Kerrigan felt sick. This was worse than she’d thought. Worse than Fordham had even suggested. He’d said she’d be his concubine but nothing more. Had he wanted to save her feelings or suppress her rage?

“And what am I supposed to do at this ball?” she asked, clenching her hands into fists as she came out of the bath and wrapped herself in a towel.

Benton looked startled by Kerrigan’s apparent anger. “You truly do not know these things?

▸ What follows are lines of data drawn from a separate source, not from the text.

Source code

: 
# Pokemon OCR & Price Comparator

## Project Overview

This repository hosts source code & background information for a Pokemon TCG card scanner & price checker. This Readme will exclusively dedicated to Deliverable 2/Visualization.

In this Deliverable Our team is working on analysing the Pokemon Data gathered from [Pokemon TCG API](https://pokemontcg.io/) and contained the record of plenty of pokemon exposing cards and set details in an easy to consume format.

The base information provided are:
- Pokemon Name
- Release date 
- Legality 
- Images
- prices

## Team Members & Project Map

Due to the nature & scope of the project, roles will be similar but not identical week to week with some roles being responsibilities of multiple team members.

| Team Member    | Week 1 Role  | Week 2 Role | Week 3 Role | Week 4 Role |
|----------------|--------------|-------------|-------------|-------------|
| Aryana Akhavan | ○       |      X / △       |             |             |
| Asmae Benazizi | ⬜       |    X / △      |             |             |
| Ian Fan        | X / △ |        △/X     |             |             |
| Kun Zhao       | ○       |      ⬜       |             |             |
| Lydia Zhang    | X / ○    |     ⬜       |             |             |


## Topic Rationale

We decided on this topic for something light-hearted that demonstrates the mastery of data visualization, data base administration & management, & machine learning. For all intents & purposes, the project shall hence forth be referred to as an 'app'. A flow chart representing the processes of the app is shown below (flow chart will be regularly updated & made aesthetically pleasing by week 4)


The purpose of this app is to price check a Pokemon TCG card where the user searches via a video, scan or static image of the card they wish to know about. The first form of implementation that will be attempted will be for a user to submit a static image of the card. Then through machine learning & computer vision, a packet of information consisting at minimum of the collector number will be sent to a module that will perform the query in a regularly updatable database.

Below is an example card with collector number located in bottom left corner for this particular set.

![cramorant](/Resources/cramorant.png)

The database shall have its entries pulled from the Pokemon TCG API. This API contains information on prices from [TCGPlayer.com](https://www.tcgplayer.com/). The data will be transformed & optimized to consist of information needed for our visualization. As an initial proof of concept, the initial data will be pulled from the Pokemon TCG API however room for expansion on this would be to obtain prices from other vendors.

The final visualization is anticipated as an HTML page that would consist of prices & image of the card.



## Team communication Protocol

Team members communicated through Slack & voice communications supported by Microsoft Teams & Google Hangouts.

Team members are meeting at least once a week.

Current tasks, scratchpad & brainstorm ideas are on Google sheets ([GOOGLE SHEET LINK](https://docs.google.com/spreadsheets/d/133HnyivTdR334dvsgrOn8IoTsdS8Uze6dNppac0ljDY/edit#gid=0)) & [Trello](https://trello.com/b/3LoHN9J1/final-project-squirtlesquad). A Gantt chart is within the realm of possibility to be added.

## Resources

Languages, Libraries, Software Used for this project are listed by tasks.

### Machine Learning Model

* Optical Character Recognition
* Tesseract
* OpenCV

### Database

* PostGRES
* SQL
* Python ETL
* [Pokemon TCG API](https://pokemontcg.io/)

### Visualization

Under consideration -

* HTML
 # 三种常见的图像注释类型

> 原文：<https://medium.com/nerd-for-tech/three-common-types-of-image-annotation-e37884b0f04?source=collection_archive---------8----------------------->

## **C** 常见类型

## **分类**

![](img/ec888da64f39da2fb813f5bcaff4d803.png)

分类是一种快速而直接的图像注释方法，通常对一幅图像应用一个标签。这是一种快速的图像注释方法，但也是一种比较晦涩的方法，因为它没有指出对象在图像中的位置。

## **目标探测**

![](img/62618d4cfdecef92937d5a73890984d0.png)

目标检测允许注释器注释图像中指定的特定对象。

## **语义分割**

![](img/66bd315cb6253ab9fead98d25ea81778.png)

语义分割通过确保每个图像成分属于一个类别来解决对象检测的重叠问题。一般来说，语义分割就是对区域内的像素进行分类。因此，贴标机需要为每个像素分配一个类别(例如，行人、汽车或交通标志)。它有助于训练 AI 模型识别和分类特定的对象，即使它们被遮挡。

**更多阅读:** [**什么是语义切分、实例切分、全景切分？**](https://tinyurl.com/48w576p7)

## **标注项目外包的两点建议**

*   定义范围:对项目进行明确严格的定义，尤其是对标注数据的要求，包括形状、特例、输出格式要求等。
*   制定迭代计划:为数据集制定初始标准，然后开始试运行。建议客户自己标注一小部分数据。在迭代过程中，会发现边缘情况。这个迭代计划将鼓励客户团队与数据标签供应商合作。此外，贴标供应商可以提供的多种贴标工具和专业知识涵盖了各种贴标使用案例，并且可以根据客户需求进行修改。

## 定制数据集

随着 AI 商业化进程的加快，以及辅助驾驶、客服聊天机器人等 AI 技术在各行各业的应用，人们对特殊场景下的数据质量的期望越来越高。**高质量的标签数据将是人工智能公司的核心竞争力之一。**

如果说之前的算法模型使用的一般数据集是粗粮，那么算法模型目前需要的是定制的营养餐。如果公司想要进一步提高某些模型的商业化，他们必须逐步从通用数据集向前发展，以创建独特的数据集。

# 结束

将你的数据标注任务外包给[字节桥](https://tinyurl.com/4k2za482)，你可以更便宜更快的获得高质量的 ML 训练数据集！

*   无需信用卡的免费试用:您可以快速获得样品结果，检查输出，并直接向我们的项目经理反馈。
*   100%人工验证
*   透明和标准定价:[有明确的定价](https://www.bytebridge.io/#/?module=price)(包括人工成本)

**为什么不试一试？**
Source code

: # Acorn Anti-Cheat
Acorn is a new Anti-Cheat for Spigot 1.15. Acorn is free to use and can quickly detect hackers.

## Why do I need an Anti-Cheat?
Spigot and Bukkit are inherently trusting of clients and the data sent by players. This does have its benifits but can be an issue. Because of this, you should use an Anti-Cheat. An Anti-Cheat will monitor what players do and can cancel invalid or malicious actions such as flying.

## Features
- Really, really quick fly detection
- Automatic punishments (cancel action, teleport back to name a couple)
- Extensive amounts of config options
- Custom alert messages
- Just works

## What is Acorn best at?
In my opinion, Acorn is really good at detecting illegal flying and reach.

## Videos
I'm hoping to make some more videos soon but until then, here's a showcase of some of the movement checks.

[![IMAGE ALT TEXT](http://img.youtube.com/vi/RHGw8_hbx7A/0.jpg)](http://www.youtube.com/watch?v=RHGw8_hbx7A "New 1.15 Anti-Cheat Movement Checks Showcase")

Prince Fordham has not made you aware that you belong to him?”

“He has not made me aware of that.” There was no use in explaining to someone trapped within these walls that this was not how things were done outside.

“Well, you will attend as a sort of ornament. You decorate his appearance. Only the wealthiest Fae have the means to have such a person at their side.”

Kerrigan wanted to tear this mountain down from the inside. No wonder they had been trapped away in here for a thousand years. When she had heard that they tortured half-Fae, she had assumed physical abuse. Not… this emotional abuse and, clearly, abuse of the sexual nature. How could property ever say no?

“And did Prince Fordham ever have a half-Fae as an ornament before?”

“No, miss,” Benton said, fear creeping into her voice. “He was entirely against it, as it was a condition of his exile.”

Kerrigan wanted to ask more, but she didn’t need to. Fordham had never done this before. It was a misunderstanding. She would go to this ball and be his little decoration if that was how they needed to be seen publicly. Then, together, they would fix this, as they had fixed everything else. They had just over a week to make this backward society see her for who she really was. It wasn’t long enough. Not by a long shot.

But she knew exactly how to play it in the meantime.

She wouldn’t be going to this ball as she was. Kerrigan of the House of Dragons, the scrappy and rebellious fighter, had to die in these halls. No, tonight, she would don a persona she had long ago discarded, but to survive, it was necessary to become someone else. Tonight, she would be Princess Felicity, First of the House of Cruse, a Bryonican royal.

7

The Ball

“Well,” Wynter said, her clear gaze sweeping Kerrigan’s gown, “this is an improvement.”

She spun her finger in a circle, and Kerrigan obliged, swishing in the sumptuous black-and-silver gown and letting her get a full look at the layers of soft satin. Kerrigan had never seen anyone wear a gown like this. The bone-fitted corset crushed her ribs and pushed her breasts up to her throat. A billowy plume of skirt fell to her feet. At least the bodice was more modern than the typical square neckline she had expected with this design. This one pushed the long, diaphanous, velvety sleeves off of her shoulders with a wide-open neck embroidered with Ollivier silver, accenting her pale throat and collarbone.